Twitter Ads Self Service, la piattaforma per l’advertising sul social network del famoso uccellino blu, è finalmente disponibile in Italia anche per le piccole e medie imprese. Una occasione unica anche per tante cantine italiane, piccole e grandi, che desiderano sfruttare seriamente le opportunità che il noto social network mette loro a disposizione per crescere in visibilità, ma soprattutto per migliorare l’engagement.

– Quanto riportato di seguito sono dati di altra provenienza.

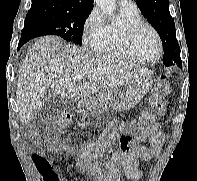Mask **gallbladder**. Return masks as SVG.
<instances>
[{
    "instance_id": "gallbladder-1",
    "label": "gallbladder",
    "mask_w": 197,
    "mask_h": 181,
    "mask_svg": "<svg viewBox=\"0 0 197 181\" xmlns=\"http://www.w3.org/2000/svg\"><path fill=\"white\" fill-rule=\"evenodd\" d=\"M56 97H58V94L56 93V91H54V89H52V88L47 89L45 91L44 99H43L44 100V109H50L51 103L53 100L56 99Z\"/></svg>"
}]
</instances>
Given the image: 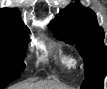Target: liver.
Segmentation results:
<instances>
[{
	"instance_id": "obj_1",
	"label": "liver",
	"mask_w": 107,
	"mask_h": 89,
	"mask_svg": "<svg viewBox=\"0 0 107 89\" xmlns=\"http://www.w3.org/2000/svg\"><path fill=\"white\" fill-rule=\"evenodd\" d=\"M11 89H67V88L64 85H59L48 80H42L32 84L15 85Z\"/></svg>"
}]
</instances>
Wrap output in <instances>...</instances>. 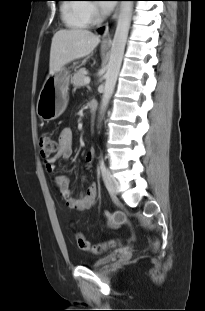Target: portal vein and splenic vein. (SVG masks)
Wrapping results in <instances>:
<instances>
[{"mask_svg": "<svg viewBox=\"0 0 205 311\" xmlns=\"http://www.w3.org/2000/svg\"><path fill=\"white\" fill-rule=\"evenodd\" d=\"M84 83L87 85L90 83V78L89 77H85L84 79Z\"/></svg>", "mask_w": 205, "mask_h": 311, "instance_id": "portal-vein-and-splenic-vein-1", "label": "portal vein and splenic vein"}]
</instances>
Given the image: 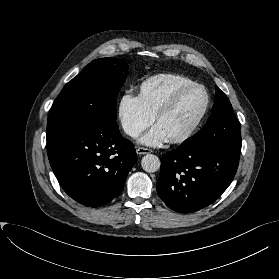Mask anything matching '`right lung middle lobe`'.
<instances>
[{"instance_id":"dd1d6c3e","label":"right lung middle lobe","mask_w":279,"mask_h":279,"mask_svg":"<svg viewBox=\"0 0 279 279\" xmlns=\"http://www.w3.org/2000/svg\"><path fill=\"white\" fill-rule=\"evenodd\" d=\"M128 70L122 59L101 58L69 81L52 105L47 142L87 125L116 123V100Z\"/></svg>"}]
</instances>
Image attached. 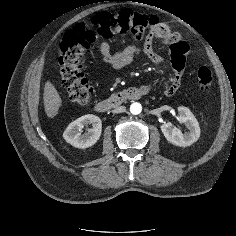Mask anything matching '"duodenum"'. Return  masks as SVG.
<instances>
[{
  "instance_id": "obj_1",
  "label": "duodenum",
  "mask_w": 236,
  "mask_h": 236,
  "mask_svg": "<svg viewBox=\"0 0 236 236\" xmlns=\"http://www.w3.org/2000/svg\"><path fill=\"white\" fill-rule=\"evenodd\" d=\"M146 94H148V91L143 87H129L115 93L108 99L98 101L94 105V108L98 112H107L113 108L121 106L126 101L140 99Z\"/></svg>"
}]
</instances>
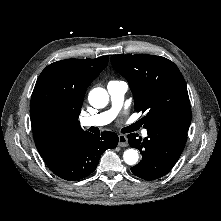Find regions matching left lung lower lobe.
Returning <instances> with one entry per match:
<instances>
[{"label": "left lung lower lobe", "instance_id": "0a47b994", "mask_svg": "<svg viewBox=\"0 0 221 221\" xmlns=\"http://www.w3.org/2000/svg\"><path fill=\"white\" fill-rule=\"evenodd\" d=\"M148 136L127 135L131 147L139 149L142 160L131 168L138 177L154 180L166 175L179 159L186 142L187 131L180 128H147Z\"/></svg>", "mask_w": 221, "mask_h": 221}]
</instances>
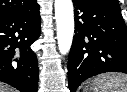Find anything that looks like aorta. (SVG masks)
<instances>
[{
  "mask_svg": "<svg viewBox=\"0 0 127 92\" xmlns=\"http://www.w3.org/2000/svg\"><path fill=\"white\" fill-rule=\"evenodd\" d=\"M58 48L66 55L71 48L74 35V11L72 0H55Z\"/></svg>",
  "mask_w": 127,
  "mask_h": 92,
  "instance_id": "aorta-1",
  "label": "aorta"
}]
</instances>
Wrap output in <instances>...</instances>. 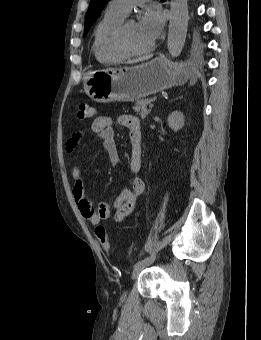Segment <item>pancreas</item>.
<instances>
[{"label": "pancreas", "mask_w": 261, "mask_h": 340, "mask_svg": "<svg viewBox=\"0 0 261 340\" xmlns=\"http://www.w3.org/2000/svg\"><path fill=\"white\" fill-rule=\"evenodd\" d=\"M152 102V99H142L136 101L133 110L141 116V118H146L148 114L151 112V109H147V105Z\"/></svg>", "instance_id": "1"}]
</instances>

Perché utilizzare Twitter Ads self service

Bastano veramente pochi dati, ma significativi, per capire quanto il nuovo strumento messo a disposizione da Twitter sia potente. Secondo un’indagine condotta da Nielsen (@Nielsen) in Irlanda e Regno Unito, dove la piattaforma per l’advertising di Twitter è arrivata prima, l’83% delle aziende intervistate che hanno ovviamente usato Twitter Ads la raccomanderebbero ad altre PMI. Ed ancora, il 72% delle aziende intervistate afferma inoltre che Twitter costituisce un canale importante all’interno della propria strategia di marketing aziendale. Come non dar loro ragione? Twitter, a differenza di Facebook per esempio, permette di creare veramente un legame più forte con il pubblico che ci segue. Inoltre, a parità di investimento (tempo e denaro) e a differenza del cugino maggiore, Twitter garantisce migliori risultati sotto diversi punti di vista.

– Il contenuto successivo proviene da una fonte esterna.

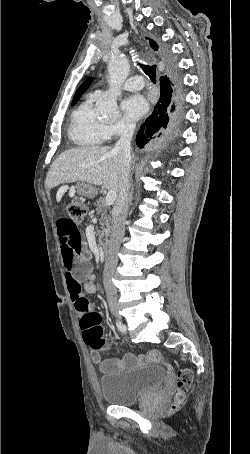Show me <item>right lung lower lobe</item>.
Returning <instances> with one entry per match:
<instances>
[{
  "instance_id": "1",
  "label": "right lung lower lobe",
  "mask_w": 250,
  "mask_h": 454,
  "mask_svg": "<svg viewBox=\"0 0 250 454\" xmlns=\"http://www.w3.org/2000/svg\"><path fill=\"white\" fill-rule=\"evenodd\" d=\"M170 69L172 72L175 71L174 63ZM160 84V98L154 107V111L142 124L136 136V143L140 148L162 136L171 135L178 123L175 107L178 109L179 105H174L171 80L167 75L162 76Z\"/></svg>"
}]
</instances>
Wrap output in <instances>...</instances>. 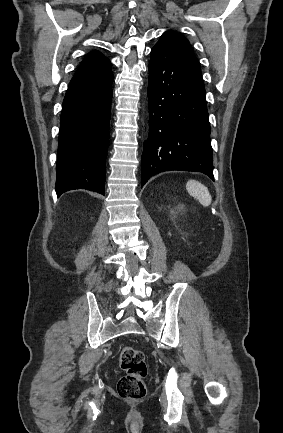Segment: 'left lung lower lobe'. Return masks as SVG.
Segmentation results:
<instances>
[{
  "mask_svg": "<svg viewBox=\"0 0 283 433\" xmlns=\"http://www.w3.org/2000/svg\"><path fill=\"white\" fill-rule=\"evenodd\" d=\"M149 137L142 154L141 187L170 170L202 172L212 180L210 124L196 57L153 47L149 63Z\"/></svg>",
  "mask_w": 283,
  "mask_h": 433,
  "instance_id": "1",
  "label": "left lung lower lobe"
}]
</instances>
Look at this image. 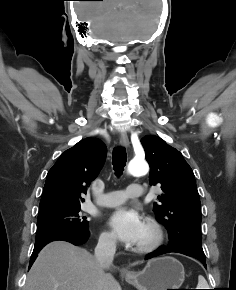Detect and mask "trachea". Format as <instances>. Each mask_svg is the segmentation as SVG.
Returning a JSON list of instances; mask_svg holds the SVG:
<instances>
[{"label": "trachea", "instance_id": "3493384b", "mask_svg": "<svg viewBox=\"0 0 236 290\" xmlns=\"http://www.w3.org/2000/svg\"><path fill=\"white\" fill-rule=\"evenodd\" d=\"M127 161V153L125 148L117 147L112 153V164L116 176H121Z\"/></svg>", "mask_w": 236, "mask_h": 290}]
</instances>
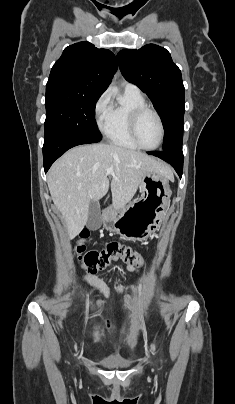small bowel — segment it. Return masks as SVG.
<instances>
[{
	"mask_svg": "<svg viewBox=\"0 0 235 404\" xmlns=\"http://www.w3.org/2000/svg\"><path fill=\"white\" fill-rule=\"evenodd\" d=\"M128 270L131 272H135V267L133 265H128ZM83 280L95 287L101 295L106 297L133 289V286L124 285H117L114 288H110L103 279L98 278L94 275H84Z\"/></svg>",
	"mask_w": 235,
	"mask_h": 404,
	"instance_id": "obj_1",
	"label": "small bowel"
}]
</instances>
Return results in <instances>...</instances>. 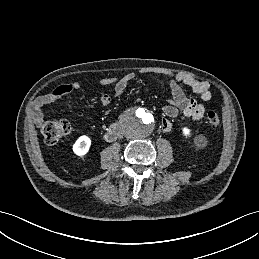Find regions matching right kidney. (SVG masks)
<instances>
[{"instance_id": "ca27d5eb", "label": "right kidney", "mask_w": 259, "mask_h": 259, "mask_svg": "<svg viewBox=\"0 0 259 259\" xmlns=\"http://www.w3.org/2000/svg\"><path fill=\"white\" fill-rule=\"evenodd\" d=\"M90 145L91 139L88 136H80L73 145V151L76 155L83 156L89 151Z\"/></svg>"}]
</instances>
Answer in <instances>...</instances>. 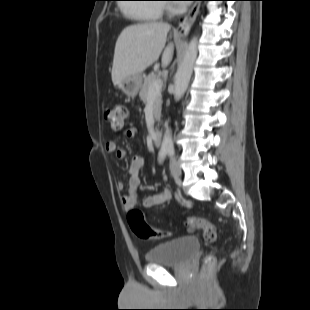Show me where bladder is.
Listing matches in <instances>:
<instances>
[{
	"label": "bladder",
	"mask_w": 310,
	"mask_h": 310,
	"mask_svg": "<svg viewBox=\"0 0 310 310\" xmlns=\"http://www.w3.org/2000/svg\"><path fill=\"white\" fill-rule=\"evenodd\" d=\"M199 242L192 236H183L159 243L149 249L146 260L149 264L181 266L191 261L199 252Z\"/></svg>",
	"instance_id": "1"
}]
</instances>
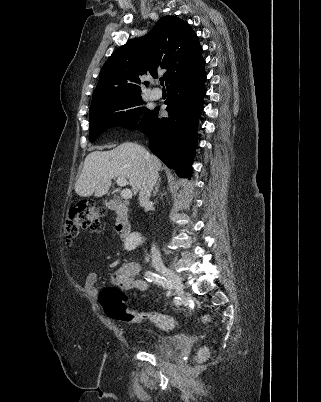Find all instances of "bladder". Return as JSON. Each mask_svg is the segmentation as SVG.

Poi, chi ha un account Twitter sa benissimo (vi invito a guardare le statistiche) che non tutti i follower interagiscono con i messaggini che si pubblicano sul social network. Anzi il grado di interazione nella maggioranza dei casi è più prossimo all’1% che al 10%. Cioè la doppia cifra è un miraggio per la maggior parte degli account. Comunque questo problema è comune a tutti i social network, non tutto quello che si pubblica viene letto. Certo se ti chiami Jovanotti per esempio, il grado di interazione è maggiore, perché i followers sono tanti e la stupidità umana non ha limiti.